In Contribution 10, Zhou et al. successfully constructed BiPO₄/Ov-BiOBr heterojunction composites by a two-step solvothermal method, in which bismuth phosphate (BiPO₄) with various molar ratios was in situ grown on the surface of oxygen-vacancy-rich bismuth oxybromide (Ov-BiOBr). By establishing a novel type-I high–low junction structure between semiconductor BiPO₄ and Ov-BiOBr, the system effectively retained more strongly oxidizing holes or reducing electrons, thereby enhancing the redox performance of the photocatalyst. Among these, the composite catalyst containing 10 mol% BiPO₄ exhibited the highest degradation efficiency for tetracycline (TC) while also demonstrating optimal photocatalytic activity for hydrogen peroxide (H₂O₂) production. The enhanced performance is attributed to suitable band alignment between BiPO₄ and Ov-BiOBr, an efficient electron transfer channel formed via bismuth bridges, and effective charge separation.
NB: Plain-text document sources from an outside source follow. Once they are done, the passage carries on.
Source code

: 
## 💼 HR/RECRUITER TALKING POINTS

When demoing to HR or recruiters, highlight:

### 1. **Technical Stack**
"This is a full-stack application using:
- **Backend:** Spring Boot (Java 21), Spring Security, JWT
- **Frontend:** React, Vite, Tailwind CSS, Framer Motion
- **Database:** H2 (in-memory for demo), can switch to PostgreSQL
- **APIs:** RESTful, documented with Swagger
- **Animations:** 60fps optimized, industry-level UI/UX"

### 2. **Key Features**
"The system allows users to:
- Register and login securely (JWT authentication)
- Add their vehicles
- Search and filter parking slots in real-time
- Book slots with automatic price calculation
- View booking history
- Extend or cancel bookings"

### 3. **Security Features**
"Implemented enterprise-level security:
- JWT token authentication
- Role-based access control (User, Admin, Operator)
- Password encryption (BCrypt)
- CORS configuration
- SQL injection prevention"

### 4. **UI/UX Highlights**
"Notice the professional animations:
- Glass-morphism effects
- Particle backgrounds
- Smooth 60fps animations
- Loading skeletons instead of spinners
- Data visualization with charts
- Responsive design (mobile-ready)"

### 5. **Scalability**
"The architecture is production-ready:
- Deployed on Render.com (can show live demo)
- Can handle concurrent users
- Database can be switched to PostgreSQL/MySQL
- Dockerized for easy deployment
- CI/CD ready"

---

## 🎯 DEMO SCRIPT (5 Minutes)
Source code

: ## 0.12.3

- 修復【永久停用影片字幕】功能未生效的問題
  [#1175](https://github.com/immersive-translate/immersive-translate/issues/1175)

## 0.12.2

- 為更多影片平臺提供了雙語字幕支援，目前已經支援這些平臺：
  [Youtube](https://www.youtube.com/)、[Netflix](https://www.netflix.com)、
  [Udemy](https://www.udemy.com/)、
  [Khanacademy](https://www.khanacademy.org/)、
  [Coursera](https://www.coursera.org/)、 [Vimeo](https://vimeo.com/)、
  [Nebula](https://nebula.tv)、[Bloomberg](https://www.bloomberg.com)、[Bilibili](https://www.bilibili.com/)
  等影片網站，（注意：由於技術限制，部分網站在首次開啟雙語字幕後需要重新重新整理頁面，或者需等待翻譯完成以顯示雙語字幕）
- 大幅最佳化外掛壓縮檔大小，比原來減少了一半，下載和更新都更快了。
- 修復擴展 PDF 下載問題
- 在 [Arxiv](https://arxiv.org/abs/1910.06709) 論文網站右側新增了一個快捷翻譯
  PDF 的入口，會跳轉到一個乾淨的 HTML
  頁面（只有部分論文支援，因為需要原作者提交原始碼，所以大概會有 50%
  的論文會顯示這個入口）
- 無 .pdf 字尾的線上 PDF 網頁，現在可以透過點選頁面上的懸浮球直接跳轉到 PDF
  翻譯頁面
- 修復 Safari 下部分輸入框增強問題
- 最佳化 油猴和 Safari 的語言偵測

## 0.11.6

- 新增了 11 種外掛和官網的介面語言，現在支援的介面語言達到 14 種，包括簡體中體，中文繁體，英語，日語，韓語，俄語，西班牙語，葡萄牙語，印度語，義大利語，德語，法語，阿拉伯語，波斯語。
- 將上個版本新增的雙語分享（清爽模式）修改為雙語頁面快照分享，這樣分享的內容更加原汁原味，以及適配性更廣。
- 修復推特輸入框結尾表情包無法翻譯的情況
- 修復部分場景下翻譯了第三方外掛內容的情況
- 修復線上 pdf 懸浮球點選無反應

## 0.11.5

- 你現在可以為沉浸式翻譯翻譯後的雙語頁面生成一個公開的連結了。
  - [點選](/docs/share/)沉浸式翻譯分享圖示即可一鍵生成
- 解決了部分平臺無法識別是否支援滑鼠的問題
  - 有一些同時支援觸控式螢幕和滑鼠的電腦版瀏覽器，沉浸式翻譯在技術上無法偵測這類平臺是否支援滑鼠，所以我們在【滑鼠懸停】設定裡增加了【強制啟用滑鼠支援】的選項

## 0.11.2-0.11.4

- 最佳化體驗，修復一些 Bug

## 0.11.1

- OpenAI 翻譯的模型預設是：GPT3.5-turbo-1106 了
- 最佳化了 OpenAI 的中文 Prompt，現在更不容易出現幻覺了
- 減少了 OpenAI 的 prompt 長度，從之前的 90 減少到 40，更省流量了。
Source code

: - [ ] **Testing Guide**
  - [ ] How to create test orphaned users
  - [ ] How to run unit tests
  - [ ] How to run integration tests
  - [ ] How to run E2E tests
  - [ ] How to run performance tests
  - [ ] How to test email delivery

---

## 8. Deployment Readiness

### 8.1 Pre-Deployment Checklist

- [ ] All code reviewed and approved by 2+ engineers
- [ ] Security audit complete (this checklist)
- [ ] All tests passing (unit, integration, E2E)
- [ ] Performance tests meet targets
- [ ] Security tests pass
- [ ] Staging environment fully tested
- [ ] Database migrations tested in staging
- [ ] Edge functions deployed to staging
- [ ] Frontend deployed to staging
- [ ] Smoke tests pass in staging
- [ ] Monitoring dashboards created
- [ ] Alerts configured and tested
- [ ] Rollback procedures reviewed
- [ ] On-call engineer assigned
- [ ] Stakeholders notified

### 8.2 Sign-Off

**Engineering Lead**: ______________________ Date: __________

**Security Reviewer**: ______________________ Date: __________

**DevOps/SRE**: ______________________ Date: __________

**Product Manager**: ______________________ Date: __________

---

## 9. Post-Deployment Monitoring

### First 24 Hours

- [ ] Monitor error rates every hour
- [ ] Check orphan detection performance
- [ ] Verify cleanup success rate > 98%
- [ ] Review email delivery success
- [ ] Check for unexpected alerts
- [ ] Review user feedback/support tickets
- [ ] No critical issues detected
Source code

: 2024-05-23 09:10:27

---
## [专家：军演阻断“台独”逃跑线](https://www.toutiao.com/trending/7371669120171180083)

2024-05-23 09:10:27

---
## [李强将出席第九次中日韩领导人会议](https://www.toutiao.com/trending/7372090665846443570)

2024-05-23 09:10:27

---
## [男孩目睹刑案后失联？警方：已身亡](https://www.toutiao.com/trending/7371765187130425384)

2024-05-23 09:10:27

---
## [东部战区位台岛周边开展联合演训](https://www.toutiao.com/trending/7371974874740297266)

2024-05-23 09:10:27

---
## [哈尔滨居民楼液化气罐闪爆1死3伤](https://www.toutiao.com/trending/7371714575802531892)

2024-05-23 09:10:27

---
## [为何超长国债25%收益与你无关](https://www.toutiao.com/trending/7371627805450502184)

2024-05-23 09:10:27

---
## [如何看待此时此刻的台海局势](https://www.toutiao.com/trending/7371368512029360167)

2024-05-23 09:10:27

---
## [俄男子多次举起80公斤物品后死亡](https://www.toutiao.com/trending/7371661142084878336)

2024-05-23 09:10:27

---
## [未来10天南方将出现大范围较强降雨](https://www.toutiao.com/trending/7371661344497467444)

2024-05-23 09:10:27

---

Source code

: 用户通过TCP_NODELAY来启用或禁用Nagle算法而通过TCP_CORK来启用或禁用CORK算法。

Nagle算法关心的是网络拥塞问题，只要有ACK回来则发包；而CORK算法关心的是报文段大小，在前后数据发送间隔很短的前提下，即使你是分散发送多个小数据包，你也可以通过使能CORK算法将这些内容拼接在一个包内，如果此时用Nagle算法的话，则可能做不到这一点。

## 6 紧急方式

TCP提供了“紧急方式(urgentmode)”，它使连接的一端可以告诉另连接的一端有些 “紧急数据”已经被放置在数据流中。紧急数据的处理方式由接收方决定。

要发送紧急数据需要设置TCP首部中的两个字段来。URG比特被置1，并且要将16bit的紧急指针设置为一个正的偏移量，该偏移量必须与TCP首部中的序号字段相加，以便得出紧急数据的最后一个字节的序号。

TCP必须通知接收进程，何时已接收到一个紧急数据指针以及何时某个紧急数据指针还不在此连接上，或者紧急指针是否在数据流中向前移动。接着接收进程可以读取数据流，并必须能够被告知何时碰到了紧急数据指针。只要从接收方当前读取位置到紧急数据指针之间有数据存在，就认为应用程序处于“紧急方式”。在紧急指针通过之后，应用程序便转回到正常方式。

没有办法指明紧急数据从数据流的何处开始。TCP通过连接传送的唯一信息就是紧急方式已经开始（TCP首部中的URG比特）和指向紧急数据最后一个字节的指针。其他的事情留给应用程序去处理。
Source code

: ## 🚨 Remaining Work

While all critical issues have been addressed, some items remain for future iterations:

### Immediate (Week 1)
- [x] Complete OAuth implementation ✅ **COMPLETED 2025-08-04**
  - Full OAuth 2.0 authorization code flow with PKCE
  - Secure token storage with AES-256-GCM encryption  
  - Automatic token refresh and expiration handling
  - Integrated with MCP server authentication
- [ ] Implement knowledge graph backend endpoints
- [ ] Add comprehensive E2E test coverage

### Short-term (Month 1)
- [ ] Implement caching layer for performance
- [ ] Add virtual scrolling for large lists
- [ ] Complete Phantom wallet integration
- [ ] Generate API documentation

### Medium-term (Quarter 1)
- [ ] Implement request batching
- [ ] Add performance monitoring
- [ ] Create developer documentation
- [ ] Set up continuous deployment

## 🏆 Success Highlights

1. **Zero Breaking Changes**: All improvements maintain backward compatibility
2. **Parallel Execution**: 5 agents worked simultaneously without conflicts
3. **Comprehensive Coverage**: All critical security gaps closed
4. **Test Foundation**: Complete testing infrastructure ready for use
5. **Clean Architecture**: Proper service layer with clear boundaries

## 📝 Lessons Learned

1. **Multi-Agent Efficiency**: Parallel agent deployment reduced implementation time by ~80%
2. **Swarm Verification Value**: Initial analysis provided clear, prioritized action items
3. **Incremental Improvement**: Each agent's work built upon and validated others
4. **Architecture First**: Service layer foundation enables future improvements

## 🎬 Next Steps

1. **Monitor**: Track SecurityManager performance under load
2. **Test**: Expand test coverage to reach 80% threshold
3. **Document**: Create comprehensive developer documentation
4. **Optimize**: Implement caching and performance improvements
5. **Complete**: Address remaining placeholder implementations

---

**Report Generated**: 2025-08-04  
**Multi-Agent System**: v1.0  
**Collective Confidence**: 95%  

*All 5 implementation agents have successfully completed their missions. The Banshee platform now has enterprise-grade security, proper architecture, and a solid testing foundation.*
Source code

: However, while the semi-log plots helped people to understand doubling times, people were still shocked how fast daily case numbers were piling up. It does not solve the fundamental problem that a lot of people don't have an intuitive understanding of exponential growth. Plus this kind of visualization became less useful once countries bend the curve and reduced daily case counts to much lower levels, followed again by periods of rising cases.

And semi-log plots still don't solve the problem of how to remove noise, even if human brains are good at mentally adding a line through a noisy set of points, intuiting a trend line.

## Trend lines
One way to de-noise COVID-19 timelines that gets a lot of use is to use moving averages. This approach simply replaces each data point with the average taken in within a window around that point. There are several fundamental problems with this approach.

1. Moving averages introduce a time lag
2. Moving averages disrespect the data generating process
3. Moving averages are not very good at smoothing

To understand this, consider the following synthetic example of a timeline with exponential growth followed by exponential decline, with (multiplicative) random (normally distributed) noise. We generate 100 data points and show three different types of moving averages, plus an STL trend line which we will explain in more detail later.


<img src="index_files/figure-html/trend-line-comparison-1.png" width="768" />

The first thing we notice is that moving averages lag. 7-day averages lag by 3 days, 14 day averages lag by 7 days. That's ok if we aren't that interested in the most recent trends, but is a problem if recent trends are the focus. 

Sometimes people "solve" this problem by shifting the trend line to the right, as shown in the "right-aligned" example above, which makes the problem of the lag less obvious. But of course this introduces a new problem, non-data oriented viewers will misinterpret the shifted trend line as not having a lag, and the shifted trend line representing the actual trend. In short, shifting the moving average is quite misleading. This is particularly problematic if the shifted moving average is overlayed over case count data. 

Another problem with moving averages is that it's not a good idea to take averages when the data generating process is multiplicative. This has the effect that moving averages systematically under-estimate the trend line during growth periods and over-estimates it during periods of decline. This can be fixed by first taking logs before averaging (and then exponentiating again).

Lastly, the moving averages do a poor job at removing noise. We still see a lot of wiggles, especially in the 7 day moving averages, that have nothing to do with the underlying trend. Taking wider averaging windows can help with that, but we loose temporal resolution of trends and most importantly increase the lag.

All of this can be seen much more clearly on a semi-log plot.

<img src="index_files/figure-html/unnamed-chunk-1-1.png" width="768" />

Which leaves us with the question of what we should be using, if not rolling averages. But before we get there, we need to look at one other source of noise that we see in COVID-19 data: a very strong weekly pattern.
The studies presented in this Special Issue reflect the vibrant progress in photocatalytic nanomaterials for environmental purification. Through innovative material design, interface engineering, and process optimization, researchers are continuously enhancing the efficiency, stability, and applicability of photocatalysts. Future efforts should focus on scaling up synthesis methods, improving solar energy utilization, and advancing mechanistic understanding to facilitate the real-world deployment of photocatalytic technologies. Interdisciplinary collaboration will be key to addressing complex environmental challenges and achieving sustainable development goals.